Accra, Dec. 19, – President John Dramani Mahama has urged Africans on the continent and across the diaspora to take ownership of their shared history and collective future.
He said durable unity between Africa and its diaspora was indispensable to dismantling the lingering effects of slavery, colonial rule and systemic injustice.
Opening the Diaspora Summit 2025 in Accra, President Mahama noted that the gathering was designed not only to revisit historical pain, but to confront its continuing impact and craft a joint path forward grounded in truth, justice and self-determination.
The Summit is being hosted at a time when global debate on reparative justice, Pan-African solidarity and structured diaspora participation has intensified.
Held under the theme, “Resetting Ghana: The Diaspora as the 17th Region”, the two-day event seeks to position the African diaspora as a critical stakeholder in Ghana’s development strategy while supporting Africa’s wider quest for redress and healing.
The President said Africa could not afford to “forget” the historic crimes that created today’s inequities, nor continue to permit others to define its narrative.
He observed that Ghana’s forts and castles, once points of departure for millions of enslaved Africans, were stark reminders that the diaspora story is inseparable from Ghana’s own history.
Many Africans forced across the Atlantic, he said, passed through Ghana’s coastline and were therefore integral to the nation’s narrative alongside those who remained and endured colonialism.
President Mahama reiterated that divisions weakening African societies—whether based on borders, ethnicity, class or geography—were deliberately constructed to maintain domination.
He called on Africans to be “more deliberate about unity than our oppressors were about division,” insisting that unity remained Africa’s greatest instrument for transformation.
He explained that reparative justice should be seen as a comprehensive agenda that exceeds financial restitution, encompassing acknowledgement of wrongdoing, institutional change, debt relief, return of looted cultural property and sustained investment in Africa’s development.
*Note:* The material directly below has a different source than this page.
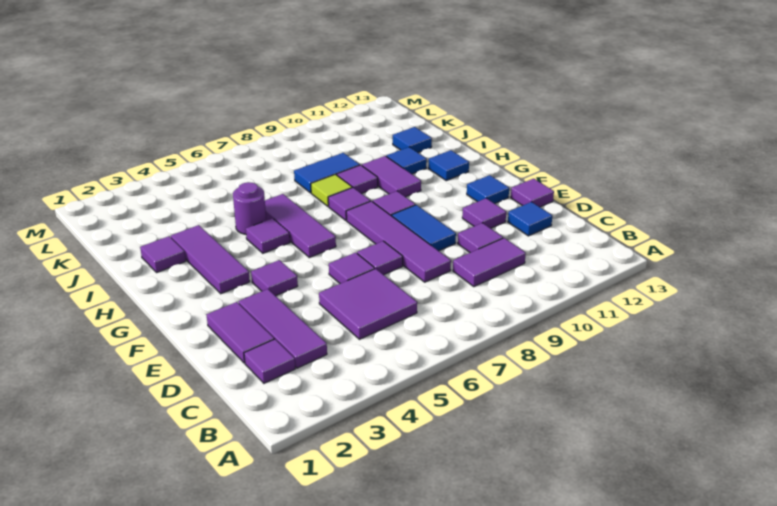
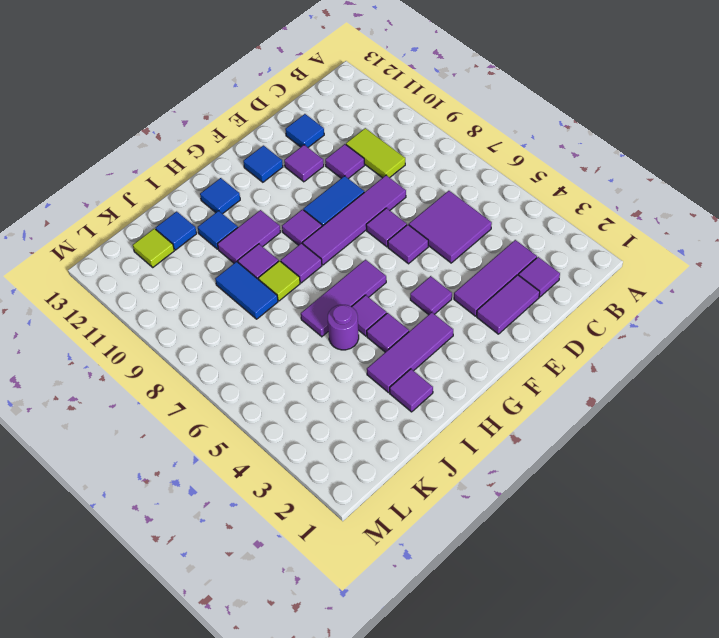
purple 1x2 tile [453,238,526,287] -> lime 1x2 tile [346,128,405,178]
purple 1x1 tile [511,179,554,207] -> purple 1x1 tile moved to [367,313,409,352]
none -> lime 1x1 tile [133,229,174,267]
The President reaffirmed Ghana’s plan to present a motion at the United Nations General Assembly seeking recognition of the transatlantic slave trade as the greatest crime against humanity, describing the move as vital for accountability and healing.
Mr Faure Gnassingbé, President of the Council of Ministers of the Togolese Republic, said reparations constituted a forward-looking demand for justice and global stability rather than an emotional return to the past.
He said Africa was not seeking sympathy but equity, recognition and truth.
According to him, slavery and colonialism not only destroyed lives but engineered lasting imbalances in productivity, trade, technology and institutions that continue today.
Reparations, he argued, were therefore as critical to Africa’s progress as infrastructure, finance and industrialisation.
He said truth must anchor reparations and called for formal global recognition of the transatlantic slave trade as a crime against humanity.
Mr Gnassingbé described the diaspora as a strategic asset for African sovereignty, noting that Africa’s future is shaped as much in cities such as New York, London and Kingston as in Lomé, Kpalimé and Dapaong. Without harnessing the diaspora fully, he warned, Africa would forfeit one of its most powerful resources.
He further stressed that collective healing was a political necessity and that reparations could not be reduced to financial calculations alone.
Dr Mohamed Ibn Chambas, African Union High Representative for Silencing the Guns, said President Mahama’s leadership had helped shift reparations from moral advocacy to an organised continental programme.
He noted that the AU had incorporated reparatory justice within long-term frameworks, including Agenda 2063, and was collaborating with experts to turn commitments into implementable actions.
Dr Ibn Chambas added that the Accra Summit reflected the AU’s belief that Africa’s prosperity is closely linked to meaningful engagement with its diaspora, whose expertise, networks and capital can accelerate development, innovation and trade.
The Minister for Foreign Affairs, Mr Samuel Okudzeto Ablakwa, said recognition of the diaspora as Ghana’s 17th Region was a practical expression of Pan-Africanism and a rejection of divisions imposed by history.
He said the Summit sought to move reparations from symbolism to coordinated international action, supported by diplomacy, policy initiatives and strategic alliances.
Mr Ablakwa reiterated that Ghana’s foreign policy was anchored in solidarity, referencing the country’s peacekeeping and humanitarian record as examples of its commitment to justice and human dignity beyond its borders.
U.S. civil rights lawyer Mr Benjamin Crump said President Mahama’s message strongly resonated with diaspora communities still living with the consequences of enslavement and racial discrimination.
He said the Summit made clear that Africa and its diaspora were no longer waiting passively for justice but organising to secure it.
Mr Crump stated that reparations were essential to restoring dignity and addressing intergenerational trauma, stressing that healing must begin with truth and concrete repair.